**WHAT IS EXPECTED**
Repeat every record exactly, but omit the images.

EXERCISE DATA below:

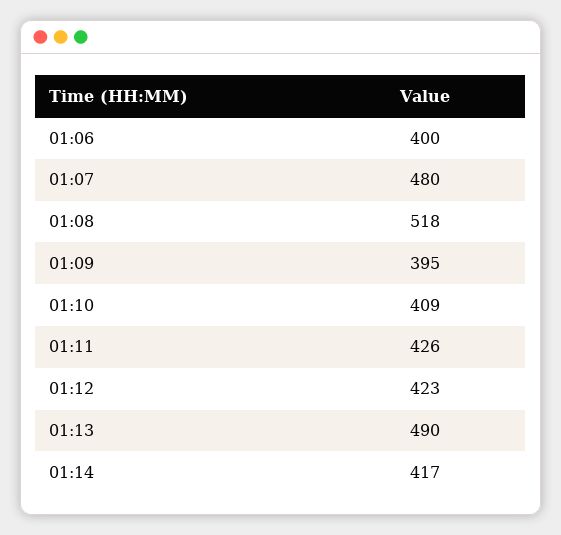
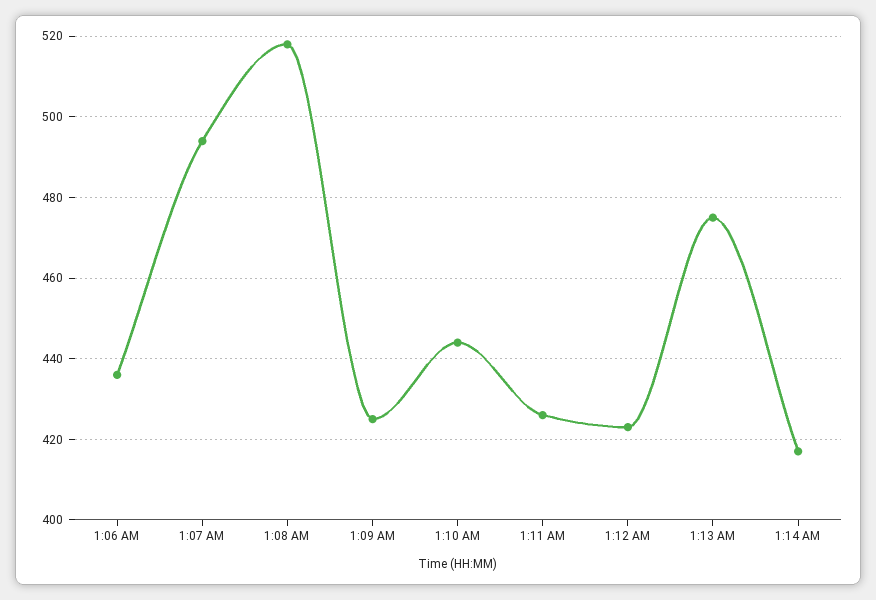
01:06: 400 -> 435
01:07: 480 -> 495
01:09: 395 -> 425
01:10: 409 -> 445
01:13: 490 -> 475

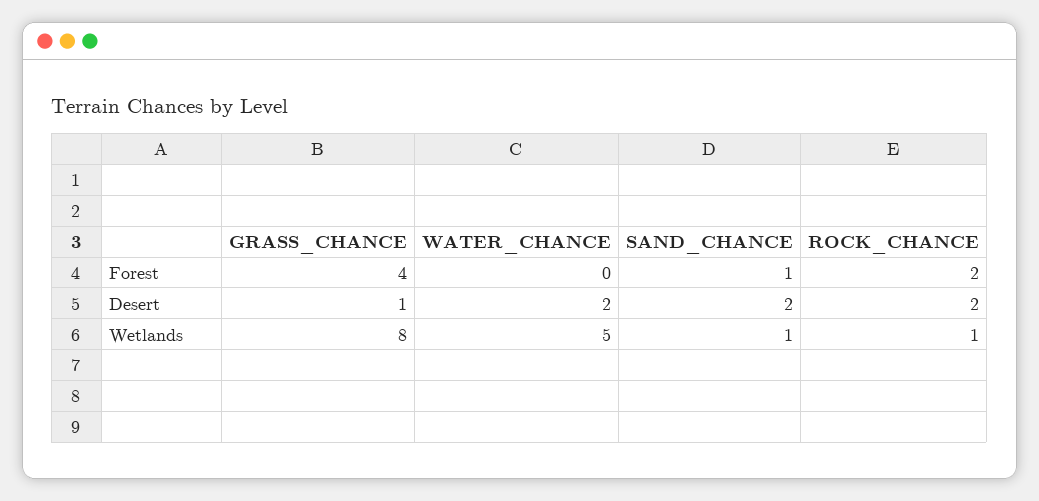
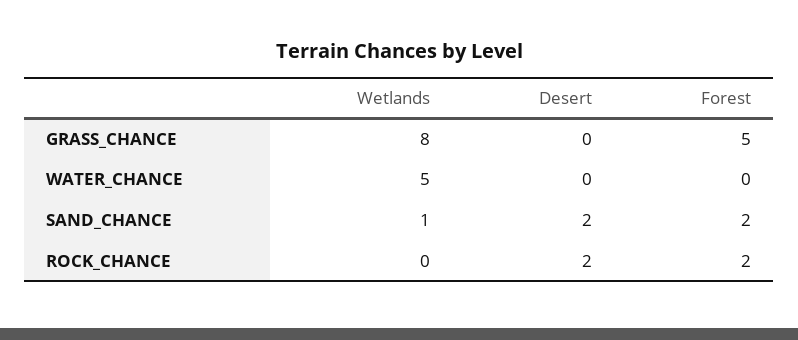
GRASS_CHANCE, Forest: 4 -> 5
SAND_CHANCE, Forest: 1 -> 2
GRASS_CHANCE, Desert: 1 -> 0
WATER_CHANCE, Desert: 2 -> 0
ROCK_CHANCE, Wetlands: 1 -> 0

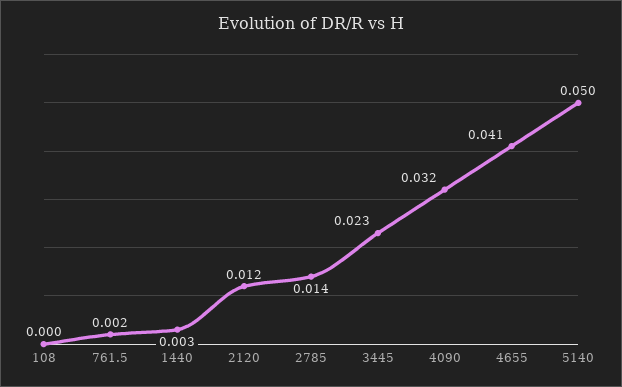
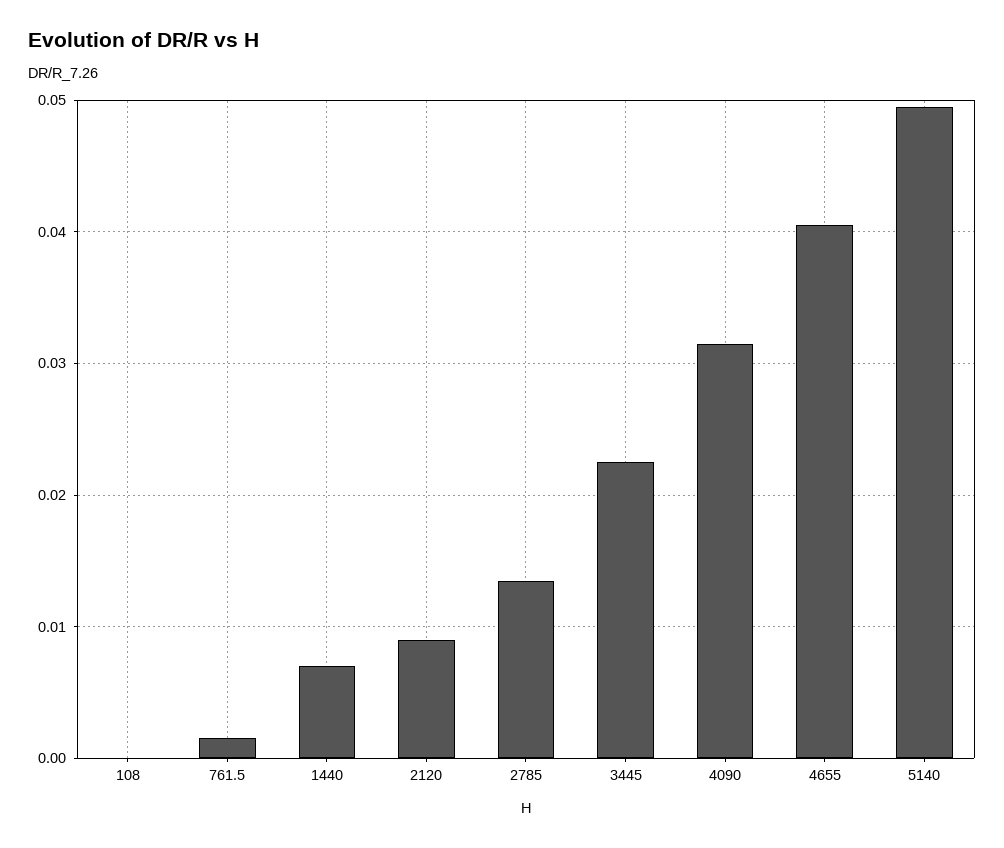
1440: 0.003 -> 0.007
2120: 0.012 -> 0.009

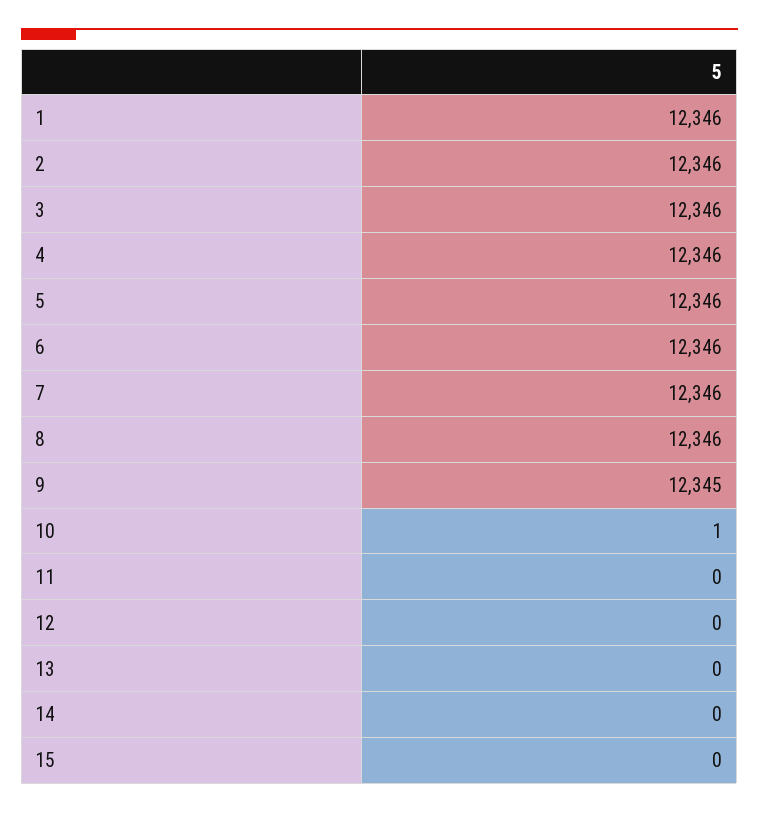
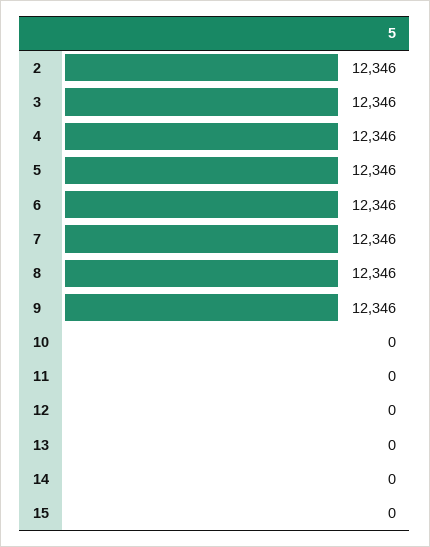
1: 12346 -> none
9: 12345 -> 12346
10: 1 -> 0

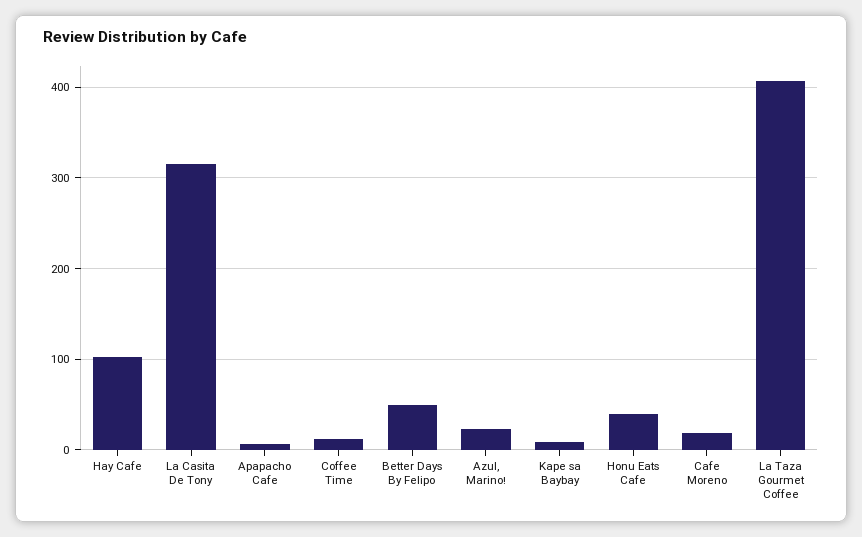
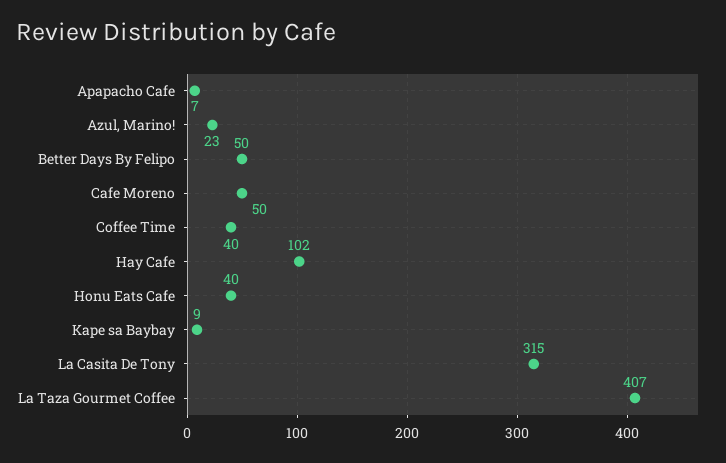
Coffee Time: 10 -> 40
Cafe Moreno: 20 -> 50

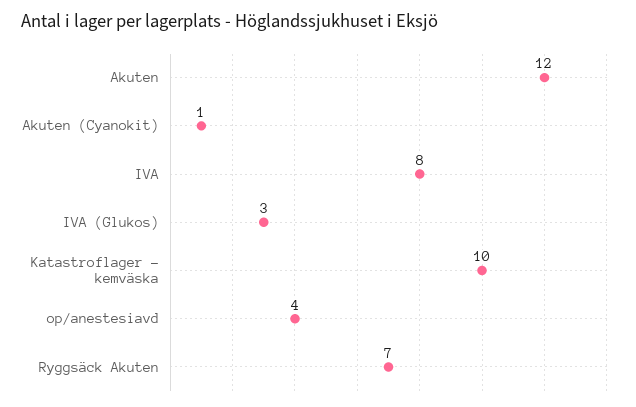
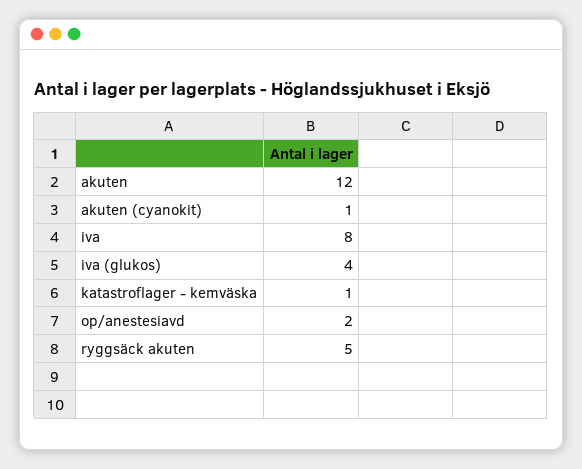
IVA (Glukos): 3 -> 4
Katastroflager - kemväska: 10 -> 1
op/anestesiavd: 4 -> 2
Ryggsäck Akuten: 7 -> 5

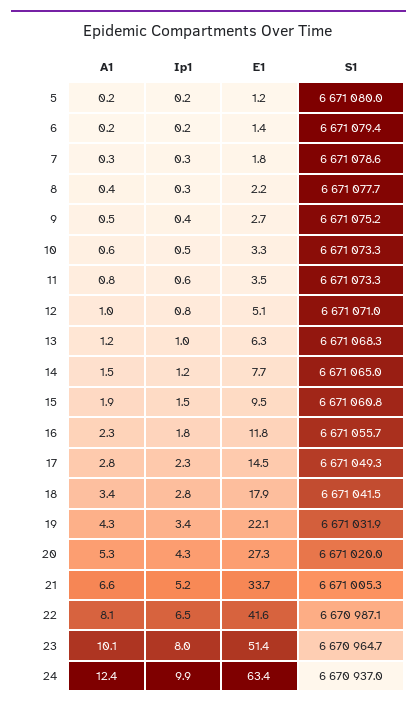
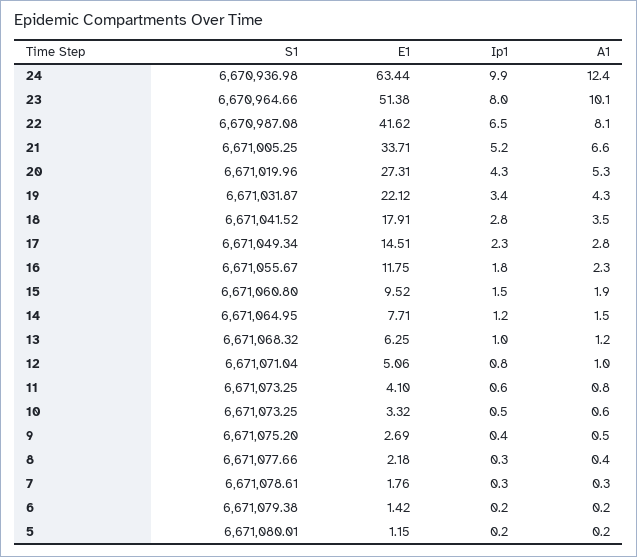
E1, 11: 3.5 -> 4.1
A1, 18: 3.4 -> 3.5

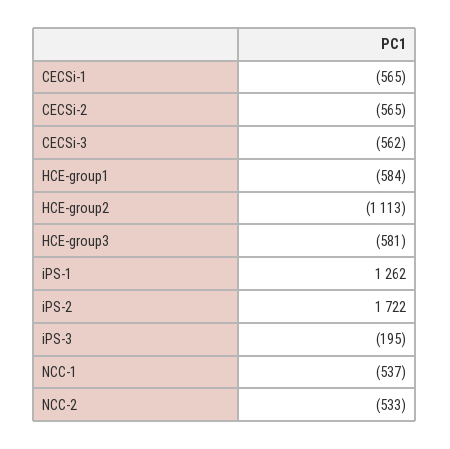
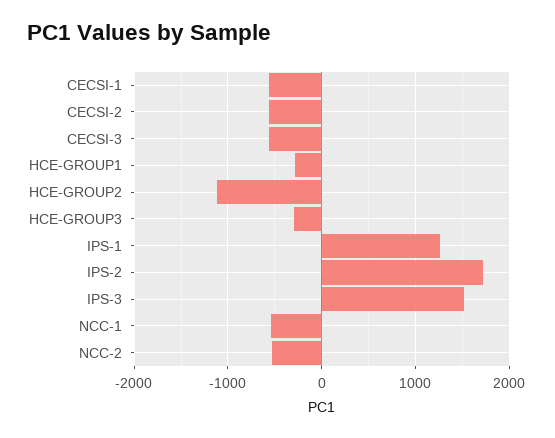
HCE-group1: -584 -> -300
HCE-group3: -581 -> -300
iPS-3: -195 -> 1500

End of EXERCISE DATA.

**REPLY TO THE TASK**
01:06: 400 -> 435
01:07: 480 -> 495
01:09: 395 -> 425
01:10: 409 -> 445
01:13: 490 -> 475

GRASS_CHANCE, Forest: 4 -> 5
SAND_CHANCE, Forest: 1 -> 2
GRASS_CHANCE, Desert: 1 -> 0
WATER_CHANCE, Desert: 2 -> 0
ROCK_CHANCE, Wetlands: 1 -> 0

1440: 0.003 -> 0.007
2120: 0.012 -> 0.009

1: 12346 -> none
9: 12345 -> 12346
10: 1 -> 0

Coffee Time: 10 -> 40
Cafe Moreno: 20 -> 50

IVA (Glukos): 3 -> 4
Katastroflager - kemväska: 10 -> 1
op/anestesiavd: 4 -> 2
Ryggsäck Akuten: 7 -> 5

E1, 11: 3.5 -> 4.1
A1, 18: 3.4 -> 3.5

HCE-group1: -584 -> -300
HCE-group3: -581 -> -300
iPS-3: -195 -> 1500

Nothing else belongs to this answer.